# [Exercise material]
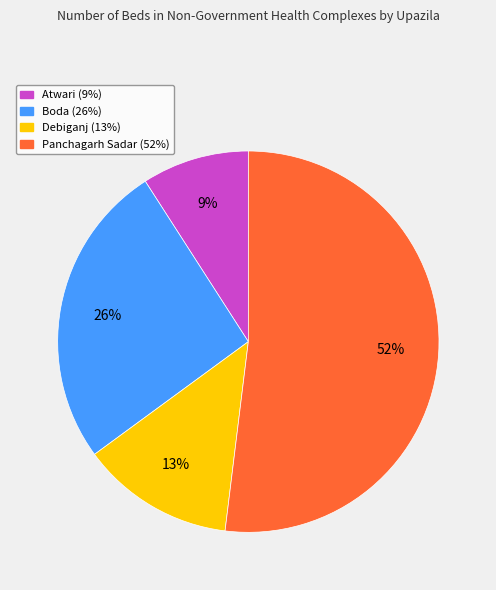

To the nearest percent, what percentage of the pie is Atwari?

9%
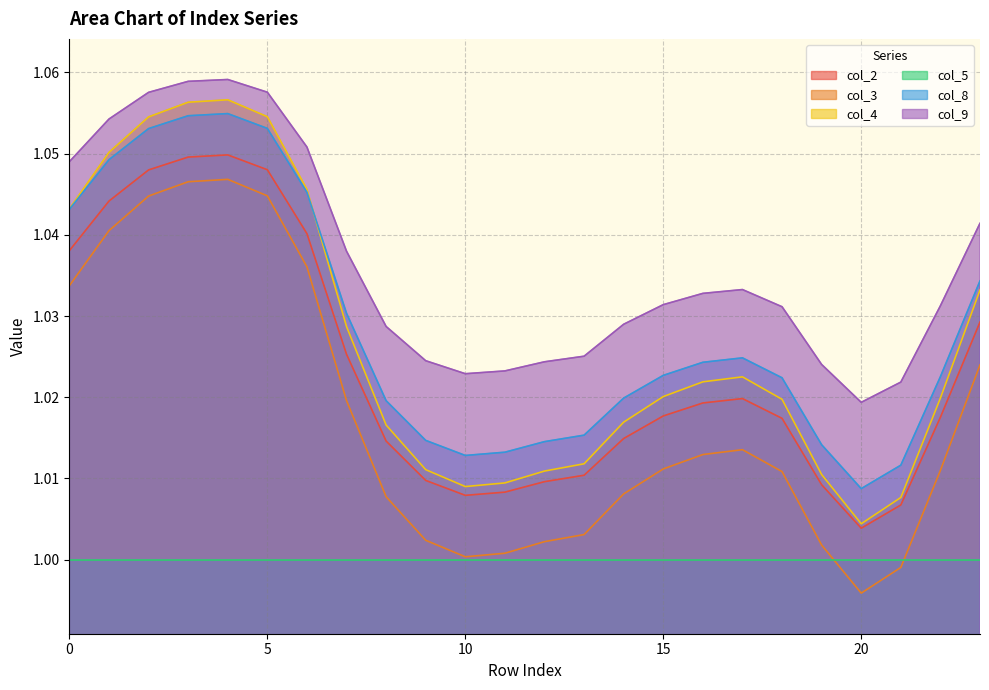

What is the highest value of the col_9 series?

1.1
...
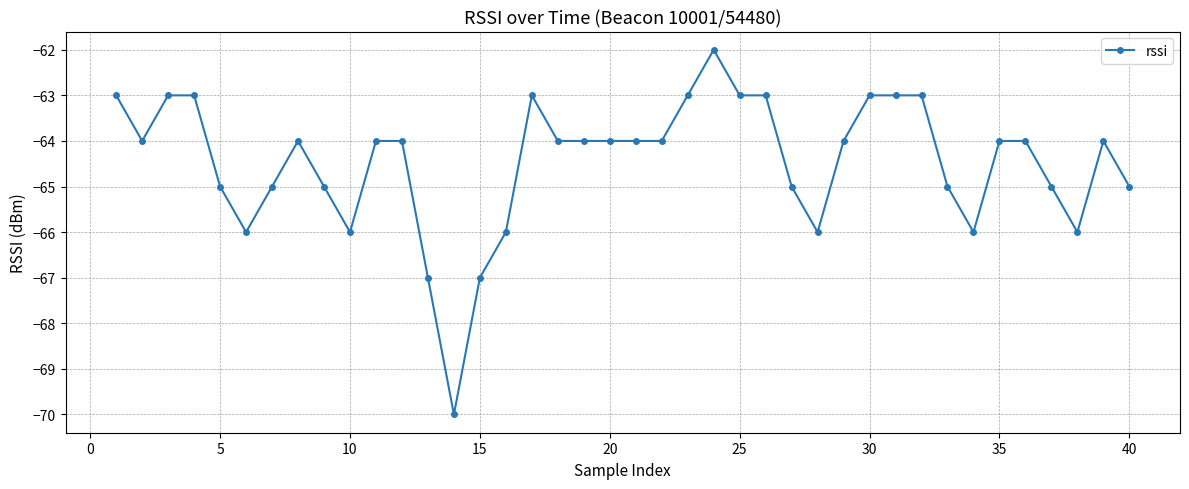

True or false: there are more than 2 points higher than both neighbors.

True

# [Problem to solve]
Locate each line in the listing above that contains the string "True" and copy those lines out. Case counts.

# [Response to the task]
True or false: there are more than 2 points higher than both neighbors.
True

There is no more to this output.